[Trombone-l] 51 positions of the trombone?
Peter W. Schroth
schroth at attglobal.net
Thu Feb 5 13:56:54 CST 2009
Howard Spindel wrote:
I think you might as well take the position (pun intended)that there are
NO fixed positions on a trombone. They vary from horn to horn, player to
player, mouthpiece to mouthpiece, day to day, temperature, plus more I'm
sure I'm missing. Every note should be listened to and tuned appropriately.
-------------------
I'm not convinced. It seems to me that, by the time I hear that the
note is too flat or too sharp, I've already played it and it's too
late. I need to have a pretty good idea, in advance, of whether to
adjust, say, a 5th position Db or a 6th position A up or down, and how much.
On the other hand -- and let's keep this purely hypothetical -- suppose
we are playing Liberty Bell and the other trombone players see me
playing the dumpty-dump part in fifth position, instead of jumping all
around. So, maybe they start playing it in fifth position also.

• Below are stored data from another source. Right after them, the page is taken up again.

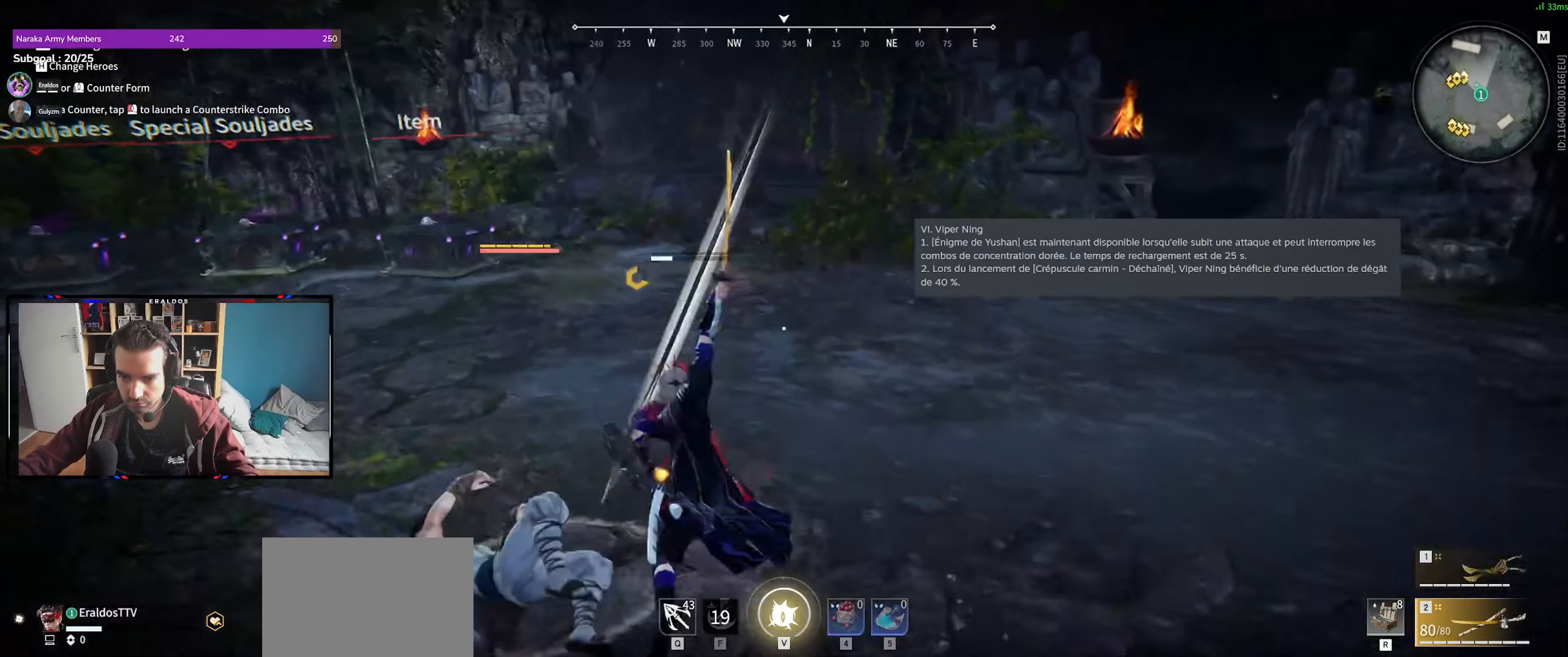
{"keys": ["s", "shift"], "mouse": [], "events": [[183, "s", "down"], [183, "shift", "down"]]}
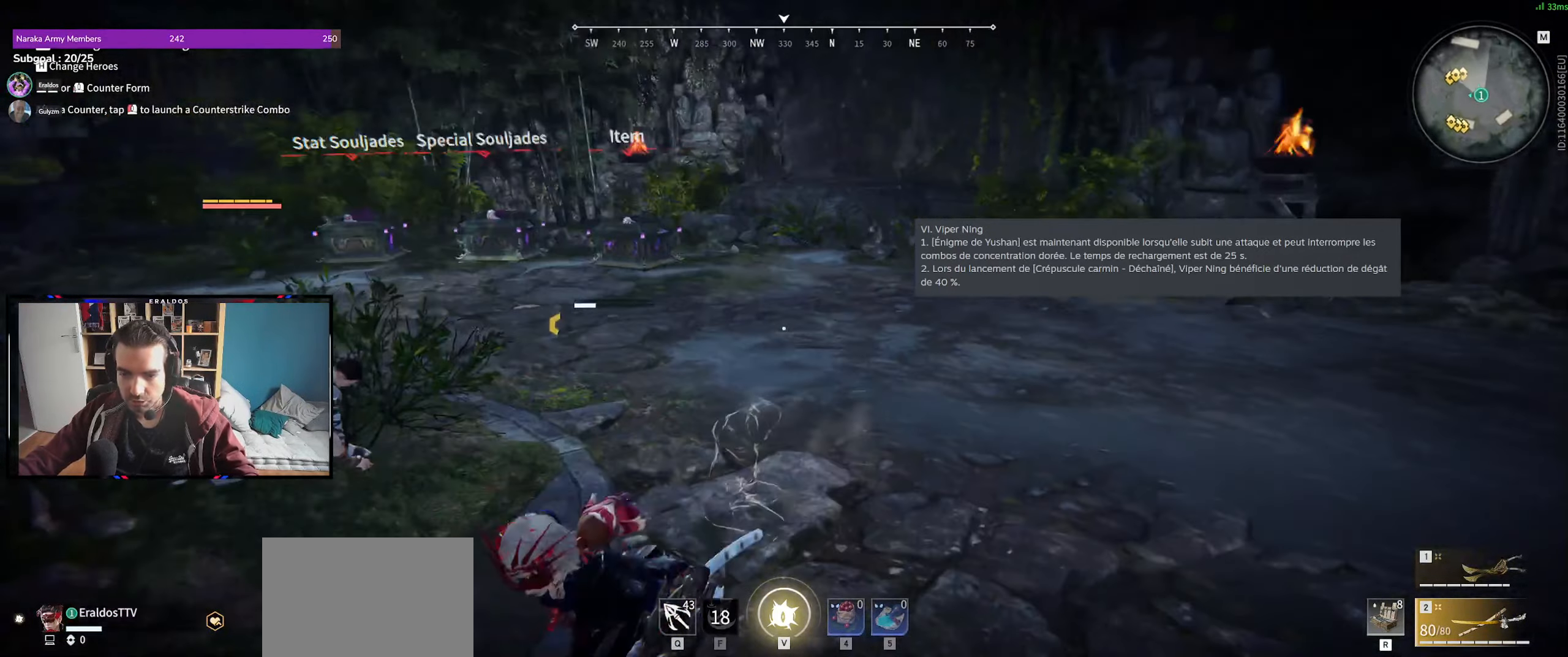
{"keys": ["s"], "mouse": [], "events": [[50, "shift", "up"]]}
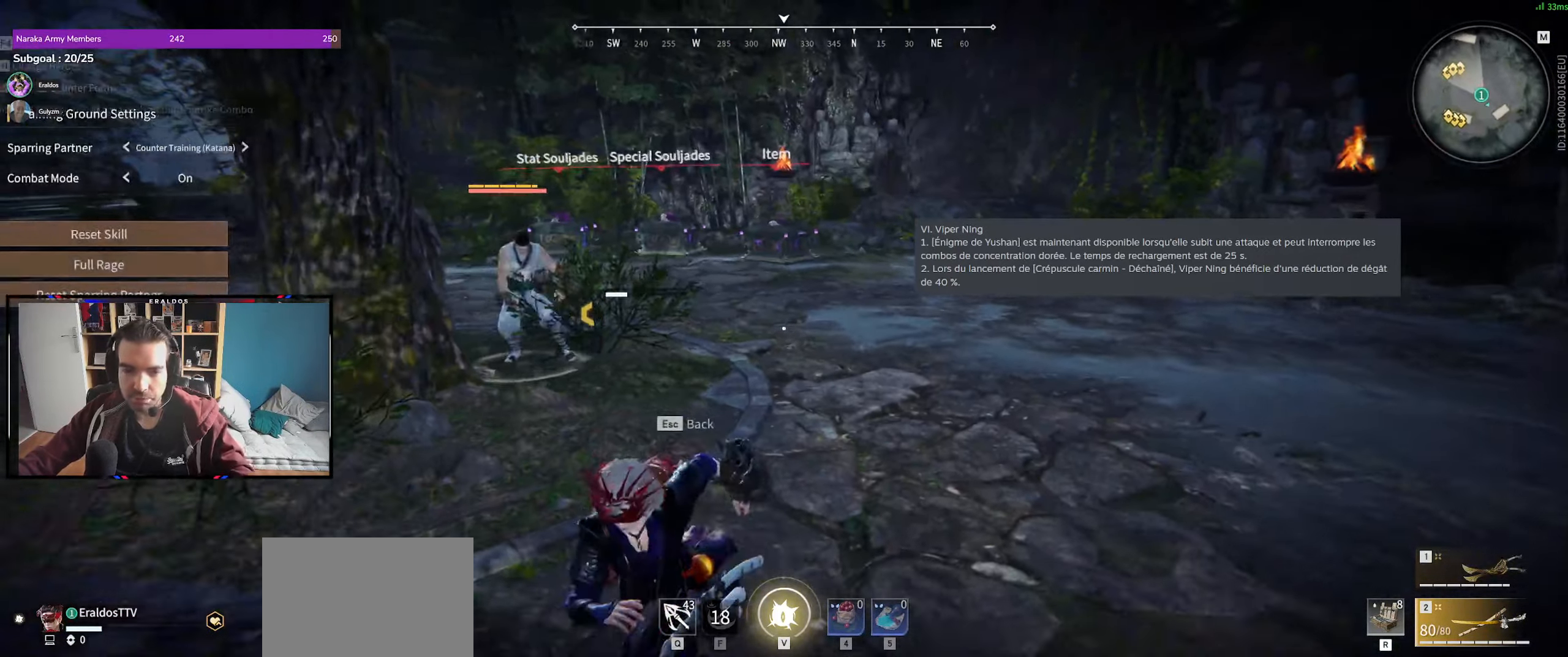
{"keys": [], "mouse": ["left"], "events": [[66, "s", "up"], [250, "mouse_left", "down"], [300, "mouse_left", "up"], [483, "mouse_left", "down"]]}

However, maybe they just hold it in the same fifth position for all the
notes, whereas I move the slide in a little for Bb, out a little for Db,
and so forth. Just supposing that were to happen, just possibly it
might sound worse than before, because (1) most of their notes would
then, hypothetically, be out of tune but (2) at least they would be
more-or-less together and I would be doing something different. So, I
could hypothetically try to explain about adjusting the positions, but
this wouldn't be a lesson and I wouldn't be the teacher or the boss and
there wouldn't be enough time to let that very complicated idea work
through into actual playing anyway. IF that ever happened, which I am
not exactly saying it ever did (in three different bands so far,
counting only Liberty Bell), maybe it would have been better if I had
just played it their way in the first place.